→ What to do
Return all of the following entries as written, but without the images.

▬▬▬

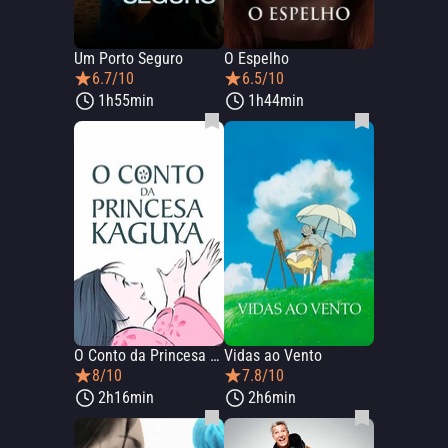
Um Porto Seguro
O Espelho
6.7/10
6.5/10
1h55min
1h44min
O Conto da Princesa Kaguya
Vidas ao Vento
8/10
7.8/10
2h16min
2h6min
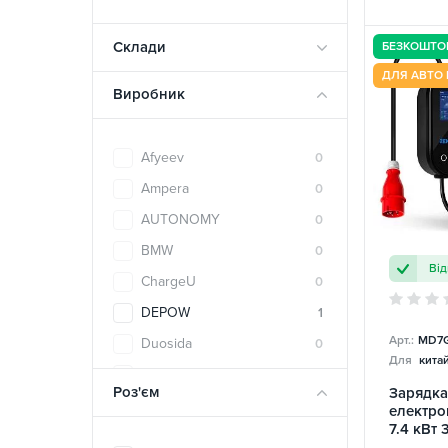
Склади
БЕЗКОШТО
ДЛЯ АВТО 
Виробник
Afyeev
0
Ampera
0
AUTONOMY
0
BMW
0
Від
ChargeU
0
DEPOW
1
Арт.:
MD7
Duosida
0
Для
китай
E-LINE
0
Роз'єм
Зарядка
ECOFACTOR
0
електро
7.4 кВт 
ElectroS
0
Model 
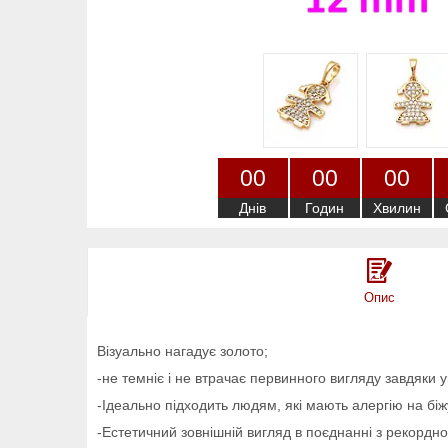
0
0
0
0
0
0
Днів
Годин
Хвилин
Опис
Візуально нагадує золото;
-не темніє і не втрачає первинного вигляду завдяки ун
-Ідеально підходить людям, які мають алергію на бі
-Естетичний зовнішній вигляд в поєднанні з рекордн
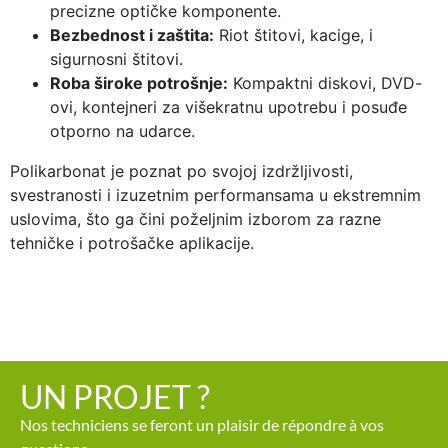
precizne optičke komponente.
Bezbednost i zaštita:
Riot štitovi, kacige, i
sigurnosni štitovi.
Roba široke potrošnje:
Kompaktni diskovi, DVD-
ovi, kontejneri za višekratnu upotrebu i posuđe
otporno na udarce.
Polikarbonat je poznat po svojoj izdržljivosti,
svestranosti i izuzetnim performansama u ekstremnim
uslovima, što ga čini poželjnim izborom za razne
tehničke i potrošačke aplikacije.
UN PROJET ?
Nos techniciens se feront un plaisir de répondre à vos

▬▬▬

→ Answer section
Um Porto Seguro
O Espelho
6.7/10
6.5/10
1h55min
1h44min
O Conto da Princesa Kaguya
Vidas ao Vento
8/10
7.8/10
2h16min
2h6min
Склади
БЕЗКОШТО
ДЛЯ АВТО 
Виробник
Afyeev
0
Ampera
0
AUTONOMY
0
BMW
0
Від
ChargeU
0
DEPOW
1
Арт.:
MD7
Duosida
0
Для
китай
E-LINE
0
Роз'єм
Зарядка
ECOFACTOR
0
електро
7.4 кВт 
ElectroS
0
Model 
0
0
0
0
0
0
Днів
Годин
Хвилин
Опис
Візуально нагадує золото;
-не темніє і не втрачає первинного вигляду завдяки ун
-Ідеально підходить людям, які мають алергію на бі
-Естетичний зовнішній вигляд в поєднанні з рекордн
precizne optičke komponente.
Bezbednost i zaštita:
Riot štitovi, kacige, i
sigurnosni štitovi.
Roba široke potrošnje:
Kompaktni diskovi, DVD-
ovi, kontejneri za višekratnu upotrebu i posuđe
otporno na udarce.
Polikarbonat je poznat po svojoj izdržljivosti,
svestranosti i izuzetnim performansama u ekstremnim
uslovima, što ga čini poželjnim izborom za razne
tehničke i potrošačke aplikacije.
UN PROJET ?
Nos techniciens se feront un plaisir de répondre à vos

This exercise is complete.